There’s already a couple of major taxi hailing apps in Nairobi from Uber, to Little, to Taxify (that’s now called Bolt). Their approach to the market has been basically the same thing: you order for a taxi from their app on your phone, and then the app sets the fare which you give to the driver after the ride ends.

We’ve seen complaints from both customers, and drivers about this. Sometimes after the ride ends, a customer would find the cost is way more than what was estimated, or sometimes the cost is way less than what the driver expected. And this has brought about dissatisfaction from both sides. With the continued competition between taxi apps – as everyone wants to have the best prices to attract more customers – this may keep getting bad.

Enter inDriver.

Taxi Apps Downloads WorldWide Chart by SensorTower

inDriver in their press release describe themselves as ‘an international online ride-hailing service headquartered in New York and used by 24 million people across more than 200 cities.‘ It is one of the top taxi apps in the world in terms of downloads, and is present in the US, Russia, Brazil, Mexico, Chile, Bolivia among many other countries.

It has a funny origin story; apparently, the whole concept was based on Social Media Groups in Eastern Siberia of ‘Independent Drivers‘ where people would state the price they were willing to pay and drivers would pick the orders they wanted.

inDriver came to Africa last year in November when they set up shop in Tanzania, followed by South Africa this year in April, and now the service is in Nairobi where they claim to already have over 5,000 drivers on board.

The company says they’ve been running tests in Nairobi to collect feedback, and the data shows that prices became more attractive for passengers. They claim that passengers using the app pay on average 20% less than with other services. 

With other Taxi Apps, prices can vary depending on peak hours, traffic, and one’s request history. For example, an estimate can be 300 shillings, but because of traffic, delays, or even just an influx in demand, you may end up paying over 500 shillings. inDriver’s Real Time Deals model is looking to change that as you agree with the driver beforehand. 

Here’s how inDriver Works:

The app allows passengers to set their own fare for their chosen route. Nearby drivers who receive notice of ride requests have three choices:

  • accept the fare offered,
  • ignore the offer or
  • bargain for a higher price.

So when you place an order, you’ll either get drivers who accepts your offer, or who have counteroffers. It won’t be the usual direct order process where you order and you’re automatically assigned to a driver. A passenger will have to select based on different categories and preferences from the counter fare offers, or the driver’s rating, the estimated time of arrival, or even the vehicle model.

Note: Other drivers don’t get to see what the others are bidding. They can only see how many bids have been made to the request.

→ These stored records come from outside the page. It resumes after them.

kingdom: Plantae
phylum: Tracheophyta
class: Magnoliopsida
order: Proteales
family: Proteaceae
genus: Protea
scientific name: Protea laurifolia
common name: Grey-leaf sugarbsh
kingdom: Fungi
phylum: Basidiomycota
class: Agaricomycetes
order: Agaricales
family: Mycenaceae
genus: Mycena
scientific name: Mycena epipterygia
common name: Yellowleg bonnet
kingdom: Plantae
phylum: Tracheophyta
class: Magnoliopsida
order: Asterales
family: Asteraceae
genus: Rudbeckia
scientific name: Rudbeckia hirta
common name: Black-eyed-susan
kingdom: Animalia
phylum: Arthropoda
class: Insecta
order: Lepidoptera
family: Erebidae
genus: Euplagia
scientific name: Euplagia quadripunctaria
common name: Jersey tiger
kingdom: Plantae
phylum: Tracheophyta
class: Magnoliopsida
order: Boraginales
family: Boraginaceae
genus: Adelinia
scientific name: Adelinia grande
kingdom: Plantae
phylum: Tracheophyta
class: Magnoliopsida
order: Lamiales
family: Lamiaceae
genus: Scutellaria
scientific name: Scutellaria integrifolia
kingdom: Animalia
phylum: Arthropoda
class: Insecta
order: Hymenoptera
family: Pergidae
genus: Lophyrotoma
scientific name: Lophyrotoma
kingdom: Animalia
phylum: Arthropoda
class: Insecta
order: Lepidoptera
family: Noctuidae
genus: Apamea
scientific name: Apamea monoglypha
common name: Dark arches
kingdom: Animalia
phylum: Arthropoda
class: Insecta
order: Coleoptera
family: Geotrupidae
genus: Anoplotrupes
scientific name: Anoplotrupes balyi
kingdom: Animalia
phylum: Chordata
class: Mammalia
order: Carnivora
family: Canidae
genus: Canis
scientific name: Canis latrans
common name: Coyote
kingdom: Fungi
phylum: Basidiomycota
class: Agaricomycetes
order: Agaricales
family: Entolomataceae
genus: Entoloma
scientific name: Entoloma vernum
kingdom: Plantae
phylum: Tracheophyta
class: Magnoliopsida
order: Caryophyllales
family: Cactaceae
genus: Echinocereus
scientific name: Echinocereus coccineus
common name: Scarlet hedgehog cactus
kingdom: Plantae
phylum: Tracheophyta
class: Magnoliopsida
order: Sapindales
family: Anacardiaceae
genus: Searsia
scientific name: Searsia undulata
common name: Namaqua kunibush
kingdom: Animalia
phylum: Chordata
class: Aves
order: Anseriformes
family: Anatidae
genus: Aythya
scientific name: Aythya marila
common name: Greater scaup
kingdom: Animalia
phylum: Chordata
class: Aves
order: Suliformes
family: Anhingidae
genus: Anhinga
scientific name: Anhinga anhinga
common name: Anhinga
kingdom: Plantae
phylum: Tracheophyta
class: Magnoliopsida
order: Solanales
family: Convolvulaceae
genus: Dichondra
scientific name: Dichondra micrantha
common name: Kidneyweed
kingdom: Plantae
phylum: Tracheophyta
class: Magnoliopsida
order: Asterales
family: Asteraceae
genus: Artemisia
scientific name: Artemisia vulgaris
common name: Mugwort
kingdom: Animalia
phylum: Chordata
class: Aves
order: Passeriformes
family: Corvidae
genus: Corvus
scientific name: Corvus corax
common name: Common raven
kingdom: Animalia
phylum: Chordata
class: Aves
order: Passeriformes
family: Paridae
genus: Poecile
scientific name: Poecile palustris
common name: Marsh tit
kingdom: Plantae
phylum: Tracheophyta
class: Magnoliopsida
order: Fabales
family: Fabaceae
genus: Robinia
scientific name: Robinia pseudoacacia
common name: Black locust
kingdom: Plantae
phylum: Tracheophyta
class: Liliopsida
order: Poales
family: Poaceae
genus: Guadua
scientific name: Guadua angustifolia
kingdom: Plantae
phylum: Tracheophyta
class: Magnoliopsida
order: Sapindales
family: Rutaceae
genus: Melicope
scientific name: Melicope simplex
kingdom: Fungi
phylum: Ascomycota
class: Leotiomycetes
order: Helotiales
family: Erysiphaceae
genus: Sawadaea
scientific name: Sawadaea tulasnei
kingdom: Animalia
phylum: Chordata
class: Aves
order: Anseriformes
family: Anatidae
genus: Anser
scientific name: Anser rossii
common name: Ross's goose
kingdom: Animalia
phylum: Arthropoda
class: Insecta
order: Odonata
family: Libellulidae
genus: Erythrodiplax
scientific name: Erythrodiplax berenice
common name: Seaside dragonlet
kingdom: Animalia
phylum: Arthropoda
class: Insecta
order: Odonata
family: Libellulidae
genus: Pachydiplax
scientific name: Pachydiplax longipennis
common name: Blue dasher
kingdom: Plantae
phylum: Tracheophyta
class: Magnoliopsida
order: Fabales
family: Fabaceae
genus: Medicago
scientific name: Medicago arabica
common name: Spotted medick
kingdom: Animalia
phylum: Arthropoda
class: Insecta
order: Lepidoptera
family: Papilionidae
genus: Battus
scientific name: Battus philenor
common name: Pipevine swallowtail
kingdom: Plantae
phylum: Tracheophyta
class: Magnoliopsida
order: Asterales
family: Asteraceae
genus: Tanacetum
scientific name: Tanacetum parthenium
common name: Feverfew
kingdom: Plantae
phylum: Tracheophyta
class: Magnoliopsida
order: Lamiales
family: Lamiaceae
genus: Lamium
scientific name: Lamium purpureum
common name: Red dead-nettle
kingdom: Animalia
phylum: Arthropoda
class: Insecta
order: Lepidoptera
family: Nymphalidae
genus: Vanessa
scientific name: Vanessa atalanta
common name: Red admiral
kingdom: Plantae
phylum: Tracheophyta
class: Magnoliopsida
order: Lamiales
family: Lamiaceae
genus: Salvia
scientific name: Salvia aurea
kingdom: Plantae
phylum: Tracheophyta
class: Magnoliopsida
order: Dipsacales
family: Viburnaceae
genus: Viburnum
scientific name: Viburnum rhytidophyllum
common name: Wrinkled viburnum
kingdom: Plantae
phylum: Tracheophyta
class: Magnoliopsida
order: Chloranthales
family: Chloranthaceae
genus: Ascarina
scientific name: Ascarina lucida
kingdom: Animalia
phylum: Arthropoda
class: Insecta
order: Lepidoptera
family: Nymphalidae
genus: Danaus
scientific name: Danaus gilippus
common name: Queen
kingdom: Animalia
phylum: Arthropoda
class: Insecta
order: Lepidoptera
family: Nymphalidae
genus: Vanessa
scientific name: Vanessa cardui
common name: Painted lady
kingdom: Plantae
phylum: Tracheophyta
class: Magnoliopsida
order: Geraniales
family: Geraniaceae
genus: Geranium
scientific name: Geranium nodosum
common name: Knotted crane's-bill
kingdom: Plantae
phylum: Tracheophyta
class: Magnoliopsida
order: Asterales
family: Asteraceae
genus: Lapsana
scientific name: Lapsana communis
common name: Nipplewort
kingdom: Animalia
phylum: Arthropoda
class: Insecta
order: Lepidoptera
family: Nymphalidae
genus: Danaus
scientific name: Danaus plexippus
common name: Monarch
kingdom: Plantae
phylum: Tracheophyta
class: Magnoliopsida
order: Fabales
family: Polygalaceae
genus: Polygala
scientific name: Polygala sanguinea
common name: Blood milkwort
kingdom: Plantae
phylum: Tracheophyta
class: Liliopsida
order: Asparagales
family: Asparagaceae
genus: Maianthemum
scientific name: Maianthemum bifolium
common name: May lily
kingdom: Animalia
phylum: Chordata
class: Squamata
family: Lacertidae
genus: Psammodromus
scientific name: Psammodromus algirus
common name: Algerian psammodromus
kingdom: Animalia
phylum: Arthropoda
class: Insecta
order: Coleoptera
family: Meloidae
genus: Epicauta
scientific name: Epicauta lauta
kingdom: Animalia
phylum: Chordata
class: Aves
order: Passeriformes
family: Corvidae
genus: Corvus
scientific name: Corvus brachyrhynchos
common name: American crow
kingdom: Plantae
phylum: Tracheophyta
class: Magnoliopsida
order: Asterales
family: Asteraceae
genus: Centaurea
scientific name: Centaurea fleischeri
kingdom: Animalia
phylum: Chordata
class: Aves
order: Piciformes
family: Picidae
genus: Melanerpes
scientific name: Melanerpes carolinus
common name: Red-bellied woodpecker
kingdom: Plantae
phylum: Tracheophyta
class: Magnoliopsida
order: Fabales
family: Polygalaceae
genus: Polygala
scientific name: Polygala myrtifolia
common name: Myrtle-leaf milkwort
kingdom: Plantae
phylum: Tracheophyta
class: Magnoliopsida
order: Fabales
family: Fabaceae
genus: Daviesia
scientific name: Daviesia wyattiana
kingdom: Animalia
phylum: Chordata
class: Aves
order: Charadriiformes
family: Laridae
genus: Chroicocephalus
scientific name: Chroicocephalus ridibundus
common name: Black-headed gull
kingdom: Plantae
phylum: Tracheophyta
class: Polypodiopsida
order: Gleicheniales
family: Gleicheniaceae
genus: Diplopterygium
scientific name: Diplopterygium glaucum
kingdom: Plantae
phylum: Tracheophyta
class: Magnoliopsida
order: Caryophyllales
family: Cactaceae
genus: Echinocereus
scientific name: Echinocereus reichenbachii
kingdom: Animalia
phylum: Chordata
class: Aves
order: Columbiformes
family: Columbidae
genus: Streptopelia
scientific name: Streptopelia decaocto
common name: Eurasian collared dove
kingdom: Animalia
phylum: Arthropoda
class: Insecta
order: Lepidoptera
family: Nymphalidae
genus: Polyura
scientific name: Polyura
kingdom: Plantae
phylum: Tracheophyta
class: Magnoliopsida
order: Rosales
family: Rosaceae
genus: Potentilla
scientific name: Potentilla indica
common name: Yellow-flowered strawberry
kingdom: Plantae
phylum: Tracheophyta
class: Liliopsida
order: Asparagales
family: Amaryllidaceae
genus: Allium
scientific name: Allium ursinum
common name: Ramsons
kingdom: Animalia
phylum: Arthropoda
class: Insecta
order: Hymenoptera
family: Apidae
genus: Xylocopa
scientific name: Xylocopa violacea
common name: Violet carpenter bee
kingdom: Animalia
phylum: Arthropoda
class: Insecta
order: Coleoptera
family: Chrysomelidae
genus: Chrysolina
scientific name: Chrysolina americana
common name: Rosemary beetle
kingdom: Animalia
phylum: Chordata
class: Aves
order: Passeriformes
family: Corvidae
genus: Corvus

Potential problems with inDriver App:

As you can already probably tell, though the model has a lot of good promises, there’s the potential for a couple of issues:

  • Time – how long compared to other apps will it take to have an order placed, the deal struck, and you on the way with the driver? Will it be worth the time haggling with drivers to find an acceptable amount?
  • Prices – apps like Uber give you a price estimate. With inDriver, you have to have a rough figure in mind especially if you don’t know the distance, or the routes well. You don’t want to quote a stupidly cheap amount, or something expensive.
  • Commission Fees – inDriver will not currently charge its drivers any commission fees. This should be for about 6 months. What happens when they start charging fees? Will drivers be happy?
  • M-Pesa – As of now, there’s only one way to pay: CASH. And this is Kenya, an economy that runs on M-Pesa.
  • Security – The inDriver Press Release didn’t explain whether or not drivers are vetted, and how people can be sure of their security especially since the whole idea of bargaining can bring about arguments. However, inDriver has stated that ‘passengers can share their GPS location and ride details in real time from the app with trusted contacts’.

I expect many drivers will sign up for this service. Especially with the many complaints about very low base fares from other apps.

I haven’t tried inDriver, but I will in the coming days, and share out my thoughts on Twitter. I see it as a good idea whose target market perhaps should be people looking for long distance rides like perhaps from Nairobi to Kisumu. But I may be wrong. Only time will tell. I would like to see how inDriver addresses the potential problems I’ve raised above.

What are your thoughts on the service? Have you tried it? Would you be willing to? The app is available for both Android and iOS devices on their respective App Stores.